## REQUIREMENT
A line counts if it contains the word "based" at least once. State how many such lines the records contain, giving the number alone.

-------------------------

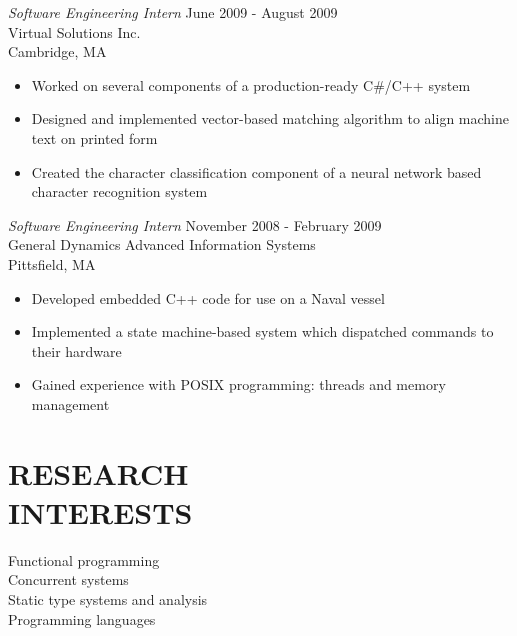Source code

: \documentclass[margin]{res}
\begin{document}
\begin{resume}
                {\sl Software Engineering Intern} \hfill            June 2009 - August 2009 \\
                Virtual Solutions Inc. \\ 
                Cambridge, MA
                 \begin{itemize}  \itemsep -2pt %
                  \item Worked on several components of a production-ready C\#/C++ system
                  \item Designed and implemented vector-based matching algorithm to align machine text on printed form
                  \item Created the character classification component of a 
                    neural network based character recognition system
                 \end{itemize} 
                {\sl Software Engineering Intern} \hfill        November 2008 - February 2009 \\
                General Dynamics Advanced Information Systems \\
                Pittsfield, MA
                  \begin{itemize}  \itemsep -2pt
                   \item Developed embedded C++ code for use on a Naval vessel
                   \item Implemented a state machine-based system which dispatched commands to their hardware
                   \item Gained experience with POSIX programming: threads and memory management
                  \end{itemize} 

\section{RESEARCH \\ INTERESTS}             
                 Functional programming \\
                 Concurrent systems \\
                 Static type systems and analysis \\
                 Programming languages
\end{resume}
\end{document}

-------------------------

## ANSWER SPACE
3